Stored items
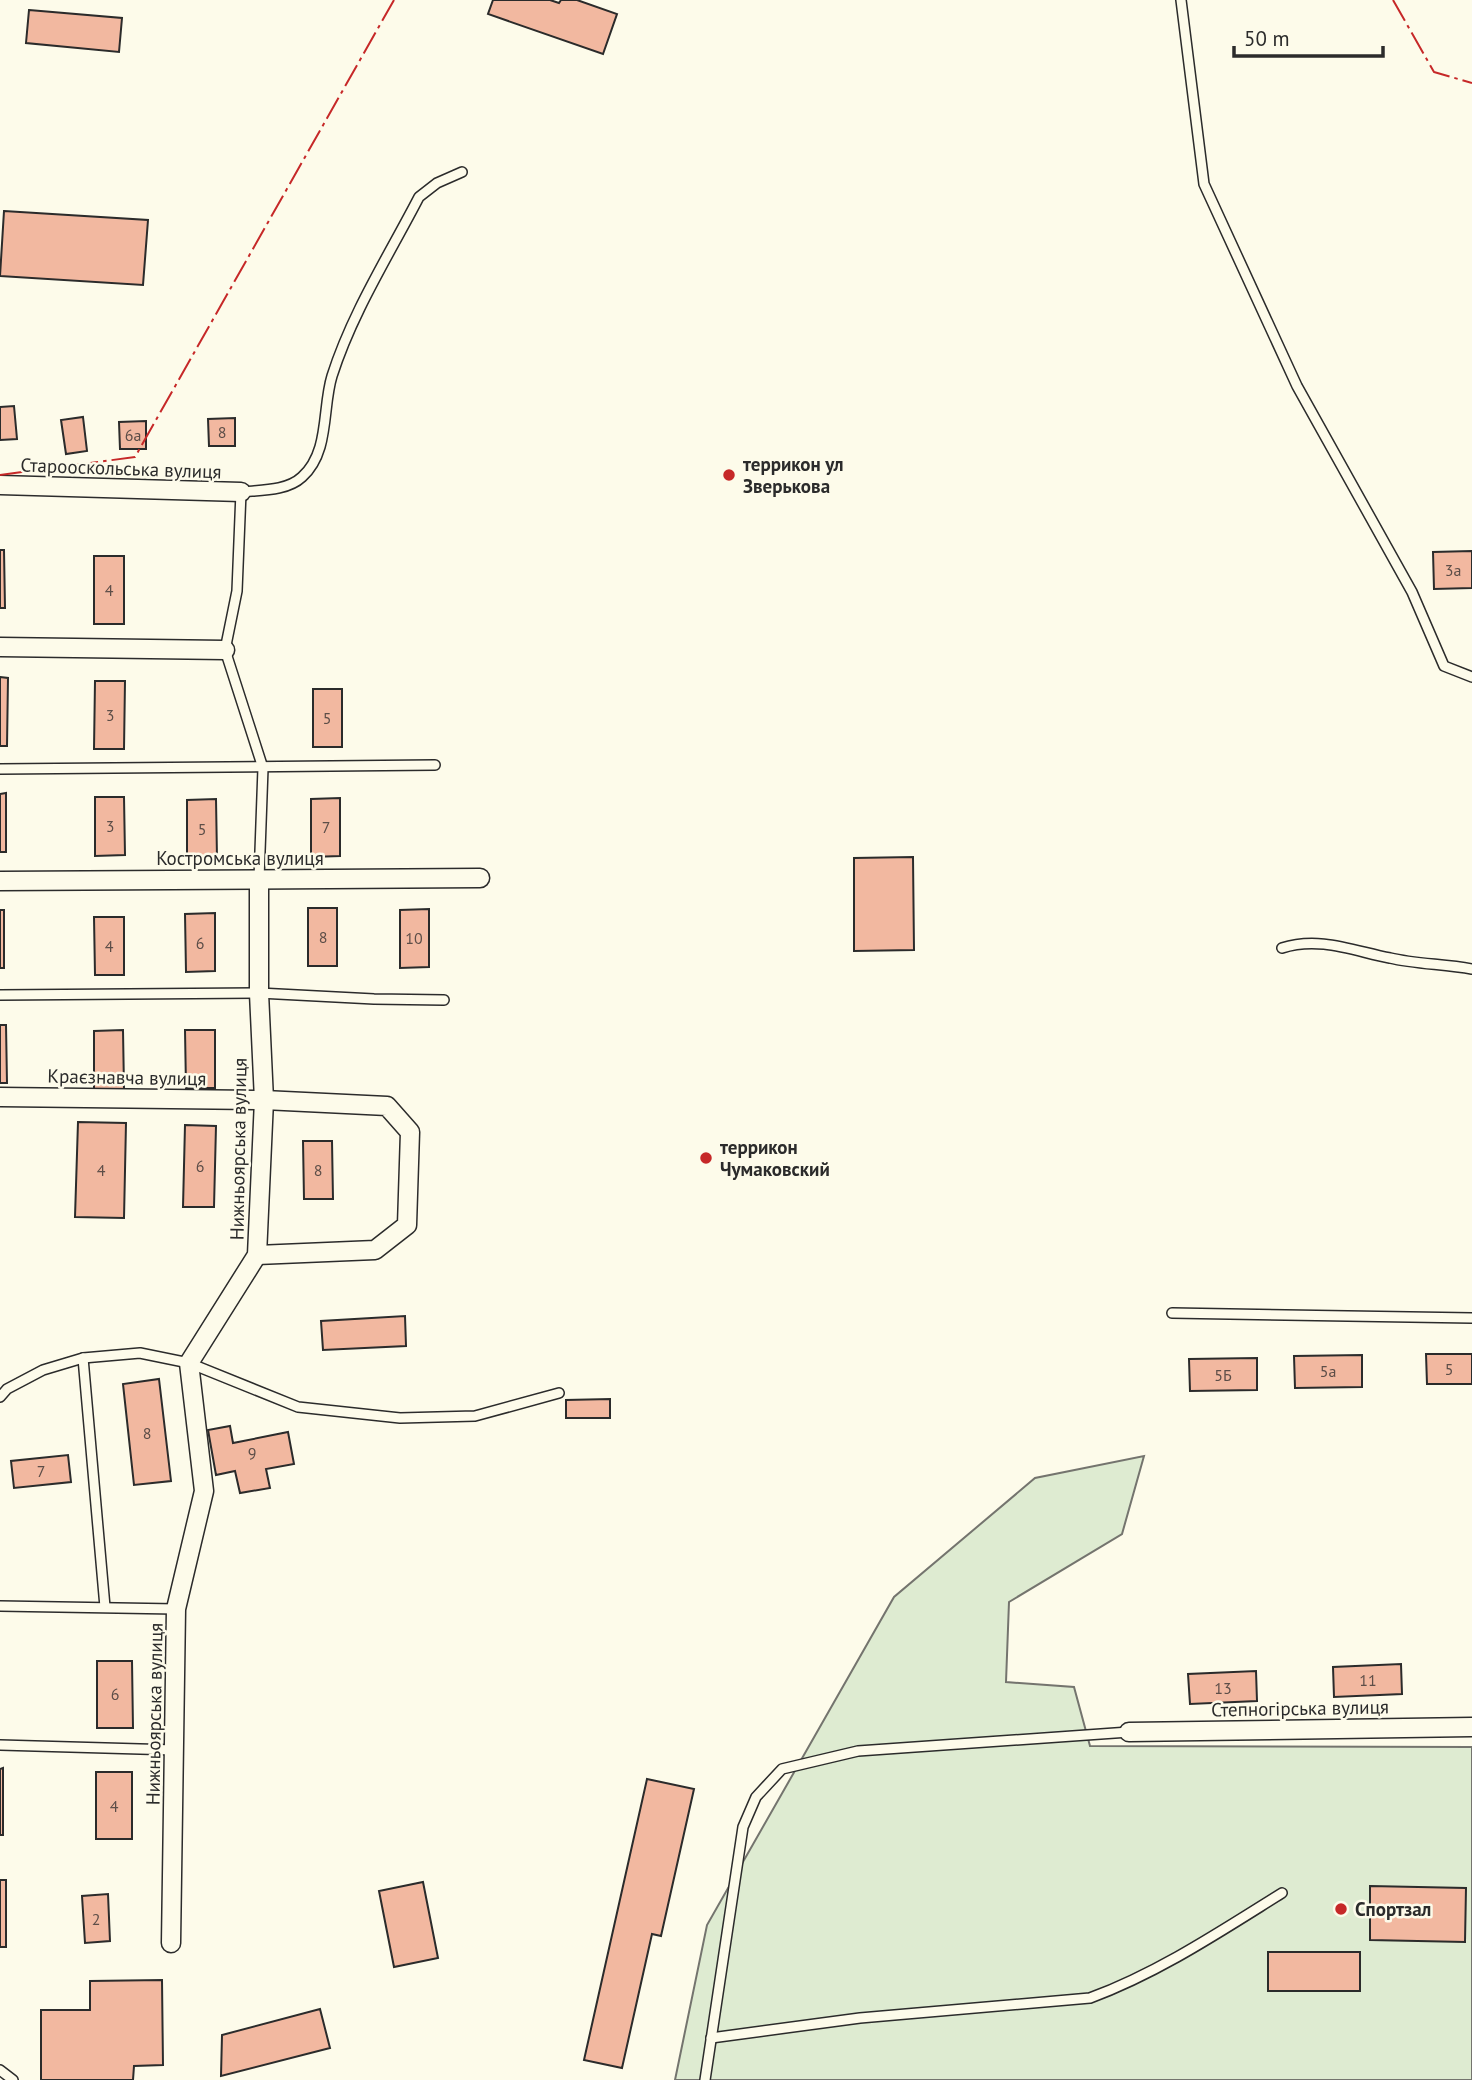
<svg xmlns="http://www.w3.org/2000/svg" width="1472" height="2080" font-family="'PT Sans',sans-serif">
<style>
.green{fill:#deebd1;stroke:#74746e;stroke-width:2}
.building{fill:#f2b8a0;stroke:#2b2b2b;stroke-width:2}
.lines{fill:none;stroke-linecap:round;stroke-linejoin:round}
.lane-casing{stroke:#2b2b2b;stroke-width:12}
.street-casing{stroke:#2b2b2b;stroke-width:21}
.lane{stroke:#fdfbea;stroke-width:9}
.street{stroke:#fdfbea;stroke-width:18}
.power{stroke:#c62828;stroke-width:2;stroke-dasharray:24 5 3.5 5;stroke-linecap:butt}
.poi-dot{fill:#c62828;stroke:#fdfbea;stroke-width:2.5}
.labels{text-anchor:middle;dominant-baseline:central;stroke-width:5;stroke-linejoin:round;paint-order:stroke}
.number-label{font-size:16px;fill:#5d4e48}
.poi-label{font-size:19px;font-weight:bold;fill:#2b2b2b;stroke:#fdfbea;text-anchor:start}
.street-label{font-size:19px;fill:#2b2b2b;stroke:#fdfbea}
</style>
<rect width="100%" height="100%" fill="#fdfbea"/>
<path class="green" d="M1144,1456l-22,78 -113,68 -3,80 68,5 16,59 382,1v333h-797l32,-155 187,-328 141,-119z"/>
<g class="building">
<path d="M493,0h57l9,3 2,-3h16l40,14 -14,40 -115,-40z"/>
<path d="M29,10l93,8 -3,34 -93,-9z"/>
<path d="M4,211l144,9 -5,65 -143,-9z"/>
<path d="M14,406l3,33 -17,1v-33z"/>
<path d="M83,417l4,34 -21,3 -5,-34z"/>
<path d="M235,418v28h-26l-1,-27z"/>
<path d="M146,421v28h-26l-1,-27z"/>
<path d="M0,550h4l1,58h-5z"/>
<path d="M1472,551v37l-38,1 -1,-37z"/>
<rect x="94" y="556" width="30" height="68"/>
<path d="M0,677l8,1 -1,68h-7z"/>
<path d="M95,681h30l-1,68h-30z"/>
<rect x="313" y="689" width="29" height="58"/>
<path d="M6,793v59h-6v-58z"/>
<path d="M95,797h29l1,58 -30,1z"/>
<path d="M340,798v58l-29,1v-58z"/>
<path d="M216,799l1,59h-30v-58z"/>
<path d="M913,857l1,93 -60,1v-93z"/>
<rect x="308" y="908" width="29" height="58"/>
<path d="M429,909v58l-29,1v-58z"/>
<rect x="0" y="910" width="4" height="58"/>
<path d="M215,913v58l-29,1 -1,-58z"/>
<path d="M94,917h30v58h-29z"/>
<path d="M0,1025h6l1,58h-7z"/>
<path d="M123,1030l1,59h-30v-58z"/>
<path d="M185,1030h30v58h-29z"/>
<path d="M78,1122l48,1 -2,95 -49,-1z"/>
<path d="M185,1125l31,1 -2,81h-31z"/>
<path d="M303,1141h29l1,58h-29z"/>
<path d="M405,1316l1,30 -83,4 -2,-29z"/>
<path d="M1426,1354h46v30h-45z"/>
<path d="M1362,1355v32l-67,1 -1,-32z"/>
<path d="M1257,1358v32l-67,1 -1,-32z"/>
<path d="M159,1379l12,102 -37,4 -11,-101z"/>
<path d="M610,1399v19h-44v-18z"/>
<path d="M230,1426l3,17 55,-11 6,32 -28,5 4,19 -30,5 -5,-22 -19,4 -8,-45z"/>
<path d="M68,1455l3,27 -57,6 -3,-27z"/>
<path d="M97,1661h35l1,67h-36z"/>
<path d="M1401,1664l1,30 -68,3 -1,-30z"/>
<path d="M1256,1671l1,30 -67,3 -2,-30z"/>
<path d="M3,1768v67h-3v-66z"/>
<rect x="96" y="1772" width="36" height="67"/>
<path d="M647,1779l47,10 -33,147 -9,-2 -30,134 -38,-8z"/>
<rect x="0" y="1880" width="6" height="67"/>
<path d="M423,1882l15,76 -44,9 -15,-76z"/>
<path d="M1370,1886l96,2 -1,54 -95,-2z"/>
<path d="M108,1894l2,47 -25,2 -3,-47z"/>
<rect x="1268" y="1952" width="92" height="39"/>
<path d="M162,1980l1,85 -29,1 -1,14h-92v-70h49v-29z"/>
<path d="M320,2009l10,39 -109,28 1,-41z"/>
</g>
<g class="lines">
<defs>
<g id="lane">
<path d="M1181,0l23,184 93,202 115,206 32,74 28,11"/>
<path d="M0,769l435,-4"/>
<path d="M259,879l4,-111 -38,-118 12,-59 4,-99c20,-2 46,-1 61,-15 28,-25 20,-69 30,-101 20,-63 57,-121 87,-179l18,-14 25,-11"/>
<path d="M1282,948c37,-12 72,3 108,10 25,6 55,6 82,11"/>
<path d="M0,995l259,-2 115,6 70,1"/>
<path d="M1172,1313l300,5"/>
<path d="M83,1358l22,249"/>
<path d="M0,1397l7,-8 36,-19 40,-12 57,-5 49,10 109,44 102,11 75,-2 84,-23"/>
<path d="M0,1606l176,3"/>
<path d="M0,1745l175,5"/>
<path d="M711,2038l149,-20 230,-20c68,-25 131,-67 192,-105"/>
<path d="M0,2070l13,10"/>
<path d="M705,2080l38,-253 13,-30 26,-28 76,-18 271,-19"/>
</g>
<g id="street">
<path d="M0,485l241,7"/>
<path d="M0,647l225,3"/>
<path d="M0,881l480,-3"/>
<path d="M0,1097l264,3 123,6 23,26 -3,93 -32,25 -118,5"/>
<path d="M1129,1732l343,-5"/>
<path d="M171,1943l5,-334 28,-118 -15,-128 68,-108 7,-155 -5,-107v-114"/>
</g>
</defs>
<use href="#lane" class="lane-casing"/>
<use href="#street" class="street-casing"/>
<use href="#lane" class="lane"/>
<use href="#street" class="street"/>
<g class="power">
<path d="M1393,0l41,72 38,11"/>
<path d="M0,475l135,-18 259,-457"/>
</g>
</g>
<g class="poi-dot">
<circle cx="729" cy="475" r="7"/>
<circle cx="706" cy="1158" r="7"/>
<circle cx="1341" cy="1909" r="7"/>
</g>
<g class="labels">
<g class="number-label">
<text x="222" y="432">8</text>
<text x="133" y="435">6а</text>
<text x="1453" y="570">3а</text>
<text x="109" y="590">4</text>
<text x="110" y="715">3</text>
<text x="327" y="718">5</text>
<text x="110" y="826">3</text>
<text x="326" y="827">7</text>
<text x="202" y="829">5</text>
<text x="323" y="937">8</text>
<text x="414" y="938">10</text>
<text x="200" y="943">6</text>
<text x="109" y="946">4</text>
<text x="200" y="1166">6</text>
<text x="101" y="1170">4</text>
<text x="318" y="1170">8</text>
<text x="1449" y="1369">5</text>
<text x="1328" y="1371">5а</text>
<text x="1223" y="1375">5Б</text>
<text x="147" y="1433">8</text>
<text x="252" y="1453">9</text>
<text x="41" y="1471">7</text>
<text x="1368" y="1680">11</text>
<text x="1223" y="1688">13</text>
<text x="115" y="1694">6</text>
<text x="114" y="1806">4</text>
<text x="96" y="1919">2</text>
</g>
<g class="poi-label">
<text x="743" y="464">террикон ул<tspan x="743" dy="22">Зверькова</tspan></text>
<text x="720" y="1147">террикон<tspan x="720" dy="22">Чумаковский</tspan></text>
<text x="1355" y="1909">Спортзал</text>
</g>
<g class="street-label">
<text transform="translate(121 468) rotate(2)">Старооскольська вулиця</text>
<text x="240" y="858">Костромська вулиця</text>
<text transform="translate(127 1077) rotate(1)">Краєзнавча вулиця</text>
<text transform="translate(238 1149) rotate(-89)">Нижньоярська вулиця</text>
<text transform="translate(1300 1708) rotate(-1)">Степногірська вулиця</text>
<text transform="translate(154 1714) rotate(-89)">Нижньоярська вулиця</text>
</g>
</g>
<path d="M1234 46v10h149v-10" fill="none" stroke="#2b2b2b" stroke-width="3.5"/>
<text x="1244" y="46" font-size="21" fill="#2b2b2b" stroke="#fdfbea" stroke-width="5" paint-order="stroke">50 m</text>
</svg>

==

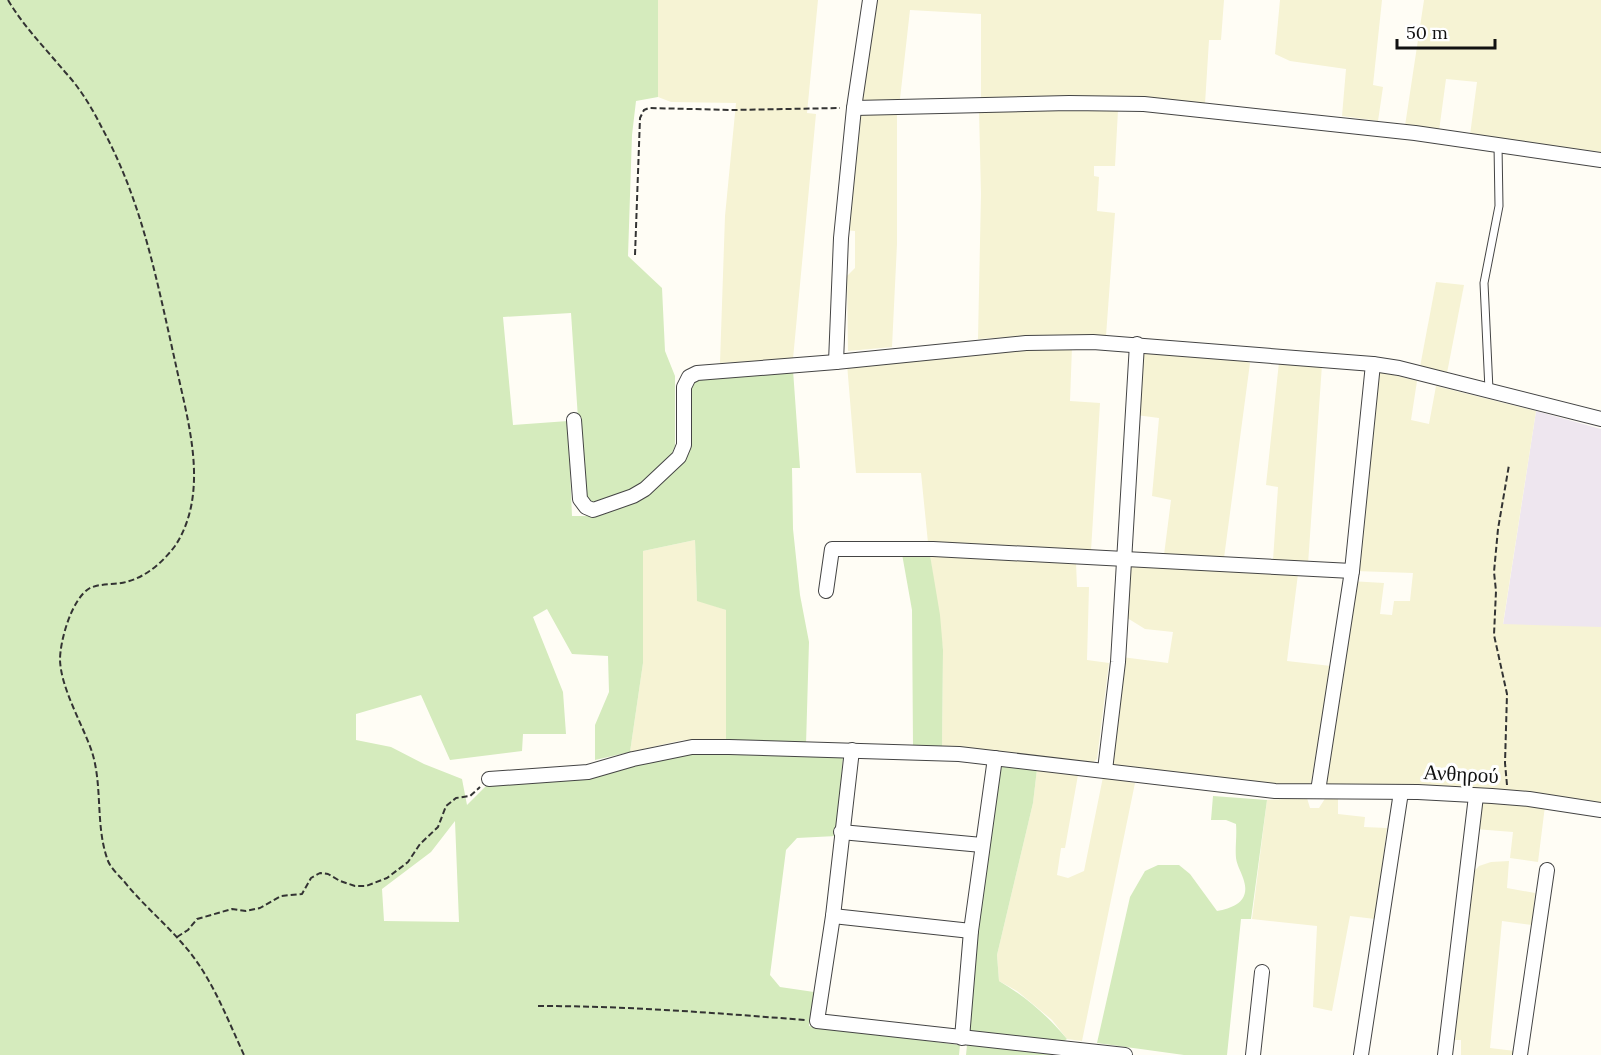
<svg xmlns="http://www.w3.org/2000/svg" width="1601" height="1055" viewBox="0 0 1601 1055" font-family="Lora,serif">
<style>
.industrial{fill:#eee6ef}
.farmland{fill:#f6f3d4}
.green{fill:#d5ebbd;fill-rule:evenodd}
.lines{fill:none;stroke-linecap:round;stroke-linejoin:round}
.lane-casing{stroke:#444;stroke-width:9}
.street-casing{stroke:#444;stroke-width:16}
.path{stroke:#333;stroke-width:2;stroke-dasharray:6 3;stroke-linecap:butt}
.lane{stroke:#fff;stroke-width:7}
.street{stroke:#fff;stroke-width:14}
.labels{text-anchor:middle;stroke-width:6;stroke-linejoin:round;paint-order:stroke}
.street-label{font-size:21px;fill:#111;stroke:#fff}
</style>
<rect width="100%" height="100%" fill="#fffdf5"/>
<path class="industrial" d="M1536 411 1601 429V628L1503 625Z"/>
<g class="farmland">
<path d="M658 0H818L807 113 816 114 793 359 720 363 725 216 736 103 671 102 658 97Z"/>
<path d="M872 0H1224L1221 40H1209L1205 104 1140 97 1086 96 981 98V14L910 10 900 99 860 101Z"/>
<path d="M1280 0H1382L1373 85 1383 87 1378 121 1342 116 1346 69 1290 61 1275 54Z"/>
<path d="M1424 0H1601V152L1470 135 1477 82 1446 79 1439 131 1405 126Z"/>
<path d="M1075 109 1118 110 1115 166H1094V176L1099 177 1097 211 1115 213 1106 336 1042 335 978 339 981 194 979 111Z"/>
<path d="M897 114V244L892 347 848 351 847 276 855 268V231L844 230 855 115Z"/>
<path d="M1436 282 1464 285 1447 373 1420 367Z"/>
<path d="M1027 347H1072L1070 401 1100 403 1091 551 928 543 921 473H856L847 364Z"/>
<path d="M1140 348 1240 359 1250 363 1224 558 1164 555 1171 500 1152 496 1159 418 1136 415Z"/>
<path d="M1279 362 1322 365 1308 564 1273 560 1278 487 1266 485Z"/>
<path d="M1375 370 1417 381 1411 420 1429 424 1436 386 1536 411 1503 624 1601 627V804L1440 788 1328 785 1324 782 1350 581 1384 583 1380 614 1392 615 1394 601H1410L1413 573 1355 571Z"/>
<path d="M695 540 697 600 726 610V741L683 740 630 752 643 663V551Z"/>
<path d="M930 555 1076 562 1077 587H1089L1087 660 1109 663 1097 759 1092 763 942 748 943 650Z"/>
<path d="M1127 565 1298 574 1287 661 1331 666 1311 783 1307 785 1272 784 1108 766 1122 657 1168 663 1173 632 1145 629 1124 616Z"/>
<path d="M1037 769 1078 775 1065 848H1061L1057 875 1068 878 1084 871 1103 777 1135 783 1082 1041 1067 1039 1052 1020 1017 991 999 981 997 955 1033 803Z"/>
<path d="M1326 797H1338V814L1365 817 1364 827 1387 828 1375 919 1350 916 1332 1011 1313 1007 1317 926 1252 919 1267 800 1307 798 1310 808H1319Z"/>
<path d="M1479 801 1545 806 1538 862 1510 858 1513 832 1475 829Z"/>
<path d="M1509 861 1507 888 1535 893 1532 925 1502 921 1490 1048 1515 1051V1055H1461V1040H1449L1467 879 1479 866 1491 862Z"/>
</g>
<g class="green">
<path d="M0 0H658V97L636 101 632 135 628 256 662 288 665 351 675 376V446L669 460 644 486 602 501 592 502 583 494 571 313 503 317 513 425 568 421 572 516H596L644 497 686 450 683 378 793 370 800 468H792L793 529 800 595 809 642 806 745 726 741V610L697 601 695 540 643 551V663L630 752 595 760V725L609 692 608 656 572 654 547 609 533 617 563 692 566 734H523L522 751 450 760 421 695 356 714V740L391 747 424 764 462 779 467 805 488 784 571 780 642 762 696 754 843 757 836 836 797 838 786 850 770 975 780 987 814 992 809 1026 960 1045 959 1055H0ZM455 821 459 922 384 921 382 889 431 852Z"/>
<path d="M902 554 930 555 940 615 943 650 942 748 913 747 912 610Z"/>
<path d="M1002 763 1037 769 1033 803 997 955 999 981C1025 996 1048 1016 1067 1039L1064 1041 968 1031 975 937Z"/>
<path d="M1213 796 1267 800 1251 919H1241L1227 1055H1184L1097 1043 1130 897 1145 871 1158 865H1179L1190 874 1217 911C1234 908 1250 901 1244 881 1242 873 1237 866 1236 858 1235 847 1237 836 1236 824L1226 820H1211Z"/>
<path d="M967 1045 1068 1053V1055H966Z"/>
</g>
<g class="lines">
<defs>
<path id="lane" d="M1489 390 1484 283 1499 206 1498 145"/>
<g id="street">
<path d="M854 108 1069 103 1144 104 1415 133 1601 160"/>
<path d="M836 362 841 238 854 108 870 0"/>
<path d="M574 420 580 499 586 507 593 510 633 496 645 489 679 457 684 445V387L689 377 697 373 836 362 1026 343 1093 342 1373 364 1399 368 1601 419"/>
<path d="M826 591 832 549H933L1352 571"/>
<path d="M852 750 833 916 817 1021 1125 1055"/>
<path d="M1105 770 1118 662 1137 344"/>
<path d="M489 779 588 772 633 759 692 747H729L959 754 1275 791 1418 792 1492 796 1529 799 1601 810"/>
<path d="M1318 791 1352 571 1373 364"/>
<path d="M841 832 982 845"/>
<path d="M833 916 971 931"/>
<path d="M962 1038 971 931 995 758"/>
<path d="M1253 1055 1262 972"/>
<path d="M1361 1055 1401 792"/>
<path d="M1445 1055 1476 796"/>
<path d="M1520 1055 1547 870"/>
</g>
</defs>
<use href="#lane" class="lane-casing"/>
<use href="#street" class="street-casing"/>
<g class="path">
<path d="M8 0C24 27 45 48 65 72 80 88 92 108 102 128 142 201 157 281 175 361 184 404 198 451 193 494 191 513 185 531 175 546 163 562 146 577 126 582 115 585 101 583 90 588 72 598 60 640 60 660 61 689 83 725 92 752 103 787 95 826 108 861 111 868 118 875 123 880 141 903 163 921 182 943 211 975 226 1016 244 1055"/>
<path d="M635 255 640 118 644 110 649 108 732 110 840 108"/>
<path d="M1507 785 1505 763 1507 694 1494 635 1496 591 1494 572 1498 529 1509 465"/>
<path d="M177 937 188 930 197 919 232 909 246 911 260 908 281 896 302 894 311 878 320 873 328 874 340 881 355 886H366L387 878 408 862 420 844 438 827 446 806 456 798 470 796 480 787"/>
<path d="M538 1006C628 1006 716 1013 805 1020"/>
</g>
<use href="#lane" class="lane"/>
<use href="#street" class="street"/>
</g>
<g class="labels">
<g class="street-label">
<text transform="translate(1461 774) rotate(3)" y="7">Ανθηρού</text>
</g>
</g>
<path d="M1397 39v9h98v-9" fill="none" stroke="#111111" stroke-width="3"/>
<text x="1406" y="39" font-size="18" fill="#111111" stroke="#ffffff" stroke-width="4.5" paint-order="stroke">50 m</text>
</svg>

DESCRIPTION OF THE TASK: What lines in the entries contain "middle"? Report each one by copying it.

TASK SOLUTION:
.labels{text-anchor:middle;dominant-baseline:central;stroke-width:5;stroke-linejoin:round;paint-order:stroke}
.labels{text-anchor:middle;stroke-width:6;stroke-linejoin:round;paint-order:stroke}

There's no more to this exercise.